Typed vocabularies are optional semantic layers over JSON-compatible single-key objects. Official vocabularies define readable tags such as #utc, #dur, #url, #uid, #dec, #vN, #f3v, #lla, and #geo; custom vocabularies use namespaced tags such as #com.example/money. Base RON parsers preserve all of these as ordinary JSON objects.
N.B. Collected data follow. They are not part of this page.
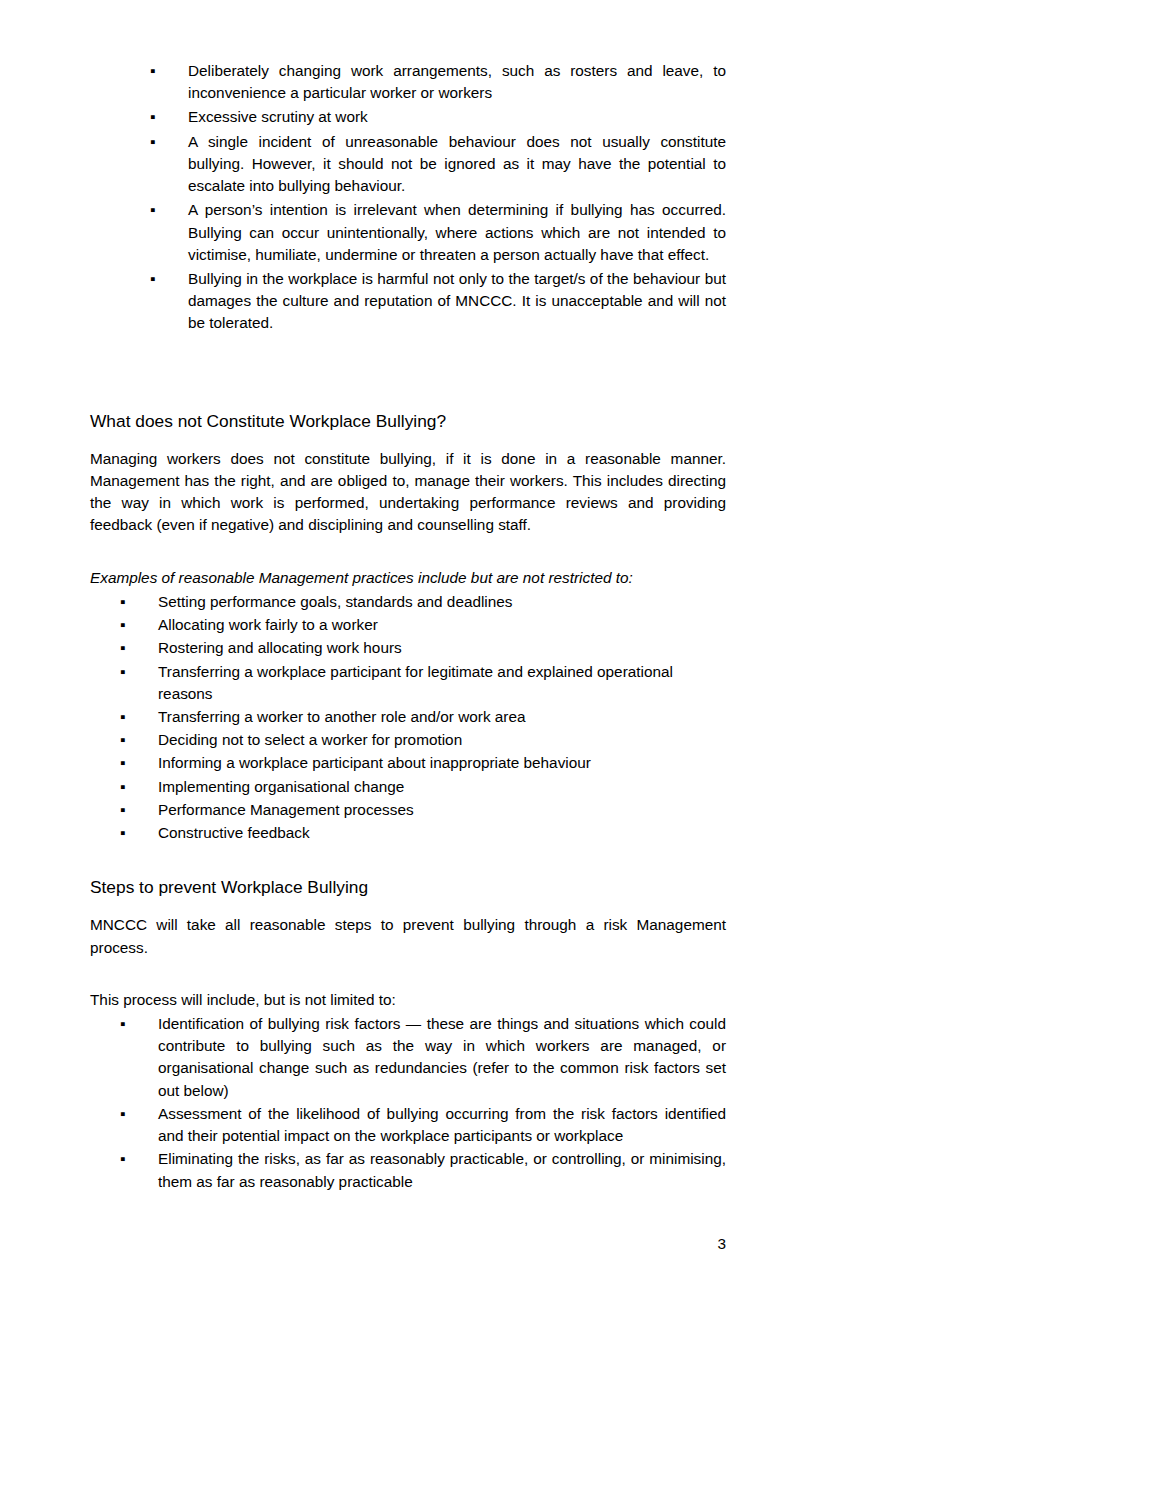Deliberately changing work arrangements, such as rosters and leave, to inconvenience a particular worker or workers
Excessive scrutiny at work
A single incident of unreasonable behaviour does not usually constitute bullying. However, it should not be ignored as it may have the potential to escalate into bullying behaviour.
A person’s intention is irrelevant when determining if bullying has occurred. Bullying can occur unintentionally, where actions which are not intended to victimise, humiliate, undermine or threaten a person actually have that effect.
Bullying in the workplace is harmful not only to the target/s of the behaviour but damages the culture and reputation of MNCCC. It is unacceptable and will not be tolerated.
What does not Constitute Workplace Bullying?
Managing workers does not constitute bullying, if it is done in a reasonable manner. Management has the right, and are obliged to, manage their workers. This includes directing the way in which work is performed, undertaking performance reviews and providing feedback (even if negative) and disciplining and counselling staff.
Examples of reasonable Management practices include but are not restricted to:
Setting performance goals, standards and deadlines
Allocating work fairly to a worker
Rostering and allocating work hours
Transferring a workplace participant for legitimate and explained operational reasons
Transferring a worker to another role and/or work area
Deciding not to select a worker for promotion
Informing a workplace participant about inappropriate behaviour
Implementing organisational change
Performance Management processes
Constructive feedback
Steps to prevent Workplace Bullying
MNCCC will take all reasonable steps to prevent bullying through a risk Management process.
This process will include, but is not limited to:
Identification of bullying risk factors — these are things and situations which could contribute to bullying such as the way in which workers are managed, or organisational change such as redundancies (refer to the common risk factors set out below)
Assessment of the likelihood of bullying occurring from the risk factors identified and their potential impact on the workplace participants or workplace
Eliminating the risks, as far as reasonably practicable, or controlling, or minimising, them as far as reasonably practicable
3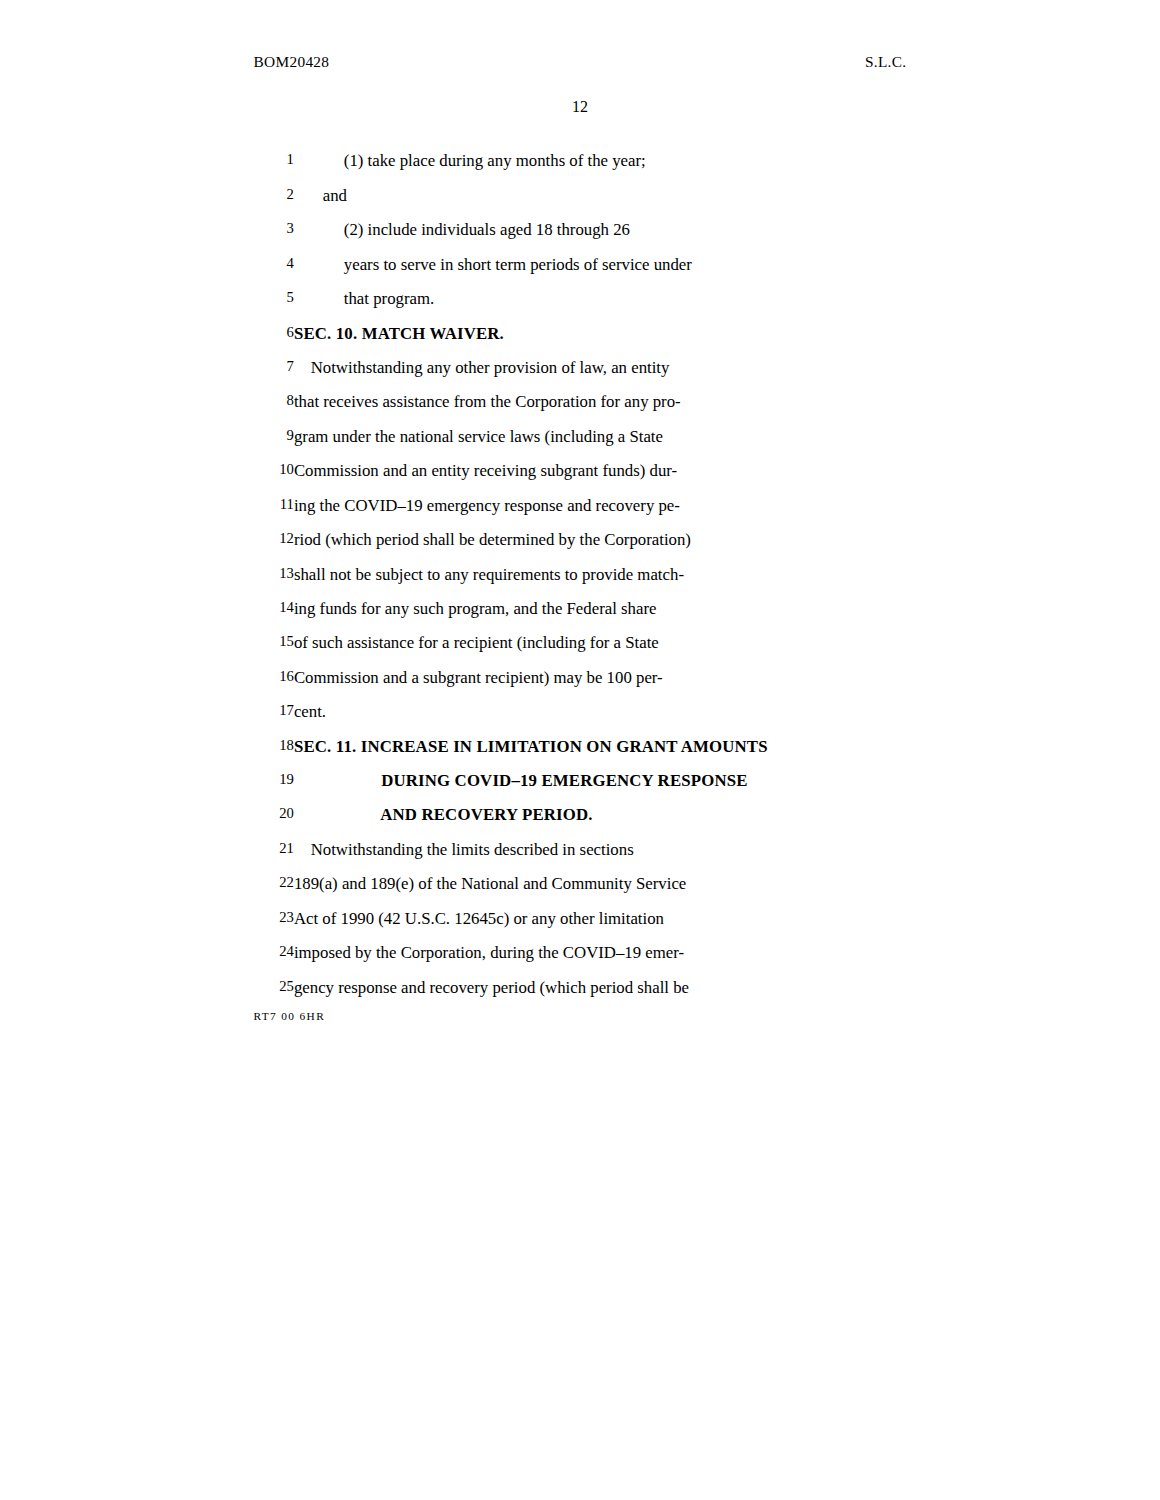BOM20428
S.L.C.
12
| 1 | (1) take place during any months of the year; |
| 2 | and |
| 3 | (2) include individuals aged 18 through 26 |
| 4 | years to serve in short term periods of service under |
| 5 | that program. |
| 6 | SEC. 10. MATCH WAIVER. |
| 7 | Notwithstanding any other provision of law, an entity |
| 8 | that receives assistance from the Corporation for any pro- |
| 9 | gram under the national service laws (including a State |
| 10 | Commission and an entity receiving subgrant funds) dur- |
| 11 | ing the COVID–19 emergency response and recovery pe- |
| 12 | riod (which period shall be determined by the Corporation) |
| 13 | shall not be subject to any requirements to provide match- |
| 14 | ing funds for any such program, and the Federal share |
| 15 | of such assistance for a recipient (including for a State |
| 16 | Commission and a subgrant recipient) may be 100 per- |
| 17 | cent. |
| 18 | SEC. 11. INCREASE IN LIMITATION ON GRANT AMOUNTS |
| 19 | DURING COVID–19 EMERGENCY RESPONSE |
| 20 | AND RECOVERY PERIOD. |
| 21 | Notwithstanding the limits described in sections |
| 22 | 189(a) and 189(e) of the National and Community Service |
| 23 | Act of 1990 (42 U.S.C. 12645c) or any other limitation |
| 24 | imposed by the Corporation, during the COVID–19 emer- |
| 25 | gency response and recovery period (which period shall be |
RT7 00 6HR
This RON uses top-level object elision, nested objects, arrays, booleans, null, numbers, bare strings, quoted strings, quoted keys, optional commas, comma-prefixed tokens, and punctuation-like strings.
active true
age 37
commaPrefixed [,foo]
commaToken [, x]
commas {
a 1,
b 2,
}
emptyArray []
emptyObject {}
id ?id
metadata {
count 9223372036854775808
nullValue null
score -12.5e+2
}
name Ada
quoted {
double ""a "quoted" phrase""
empty ''
single 'Ada Lovelace'
withApostrophe ''it's fine''
}
'quoted key' 'quoted value'
ref {# 200}
roles [admin writer]
strings [hello 'true' '123' '#_tmp']
temp #_tmp{
"active": true,
"age": 37,
"commaPrefixed": [
",foo"
],
"commaToken": [
",",
"x"
],
"commas": {
"a": 1,
"b": 2
},
"emptyArray": [],
"emptyObject": {},
"id": "?id",
"metadata": {
"count": 9223372036854775808,
"nullValue": null,
"score": -12.5e+2
},
"name": "Ada",
"quoted": {
"double": "a \"quoted\" phrase",
"empty": "",
"single": "Ada Lovelace",
"withApostrophe": "it's fine"
},
"quoted key": "quoted value",
"ref": {
"#": 200
},
"roles": [
"admin",
"writer"
],
"strings": [
"hello",
"true",
"123",
"#_tmp"
],
"temp": "#_tmp"
}Use testdata/conformance/manifest.json as the test runner input. For each valid case:
- Convert every
ronInputs[]file to JSON. - Compare compact output with
expectedCompactJSONif compact mode is supported. - Compare pretty output with canonical order against
expectedPrettyJSONif pretty mode is supported. - Convert
jsonInputto RON. - Compare pretty canonical RON with
expectedPrettyRON. - Compare compact canonical RON with
expectedCompactRONif compact mode is supported. - Hash compact canonical RON with SHA-256 and compare lowercase hex with
expectedCanonicalRONSHA256. - Parse generated RON back to JSON and compare JSON values, not text.
- Run
jsonToRONRenderingcases for root object elision and typed value hooks when those hooks are supported.
For invalid cases, every invalidRON[] file must fail RON parsing and every invalidJSON[] file must fail JSON -> RON conversion.
Use testdata/rfc8785/manifest.json for RFC 8785 canonical JSON vectors. Implementations must exact-match canonical JSON bytes, expected UTF-8 hex when present, Appendix B number serialization samples, I-JSON rejection cases, and SHA-256 hashes.
Use testdata/vocabularies/manifest.json for typed vocabulary fixtures. Vocabulary-aware implementations should validate and map enabled typed tags; base implementations may treat the same files as ordinary JSON/RON round-trip cases.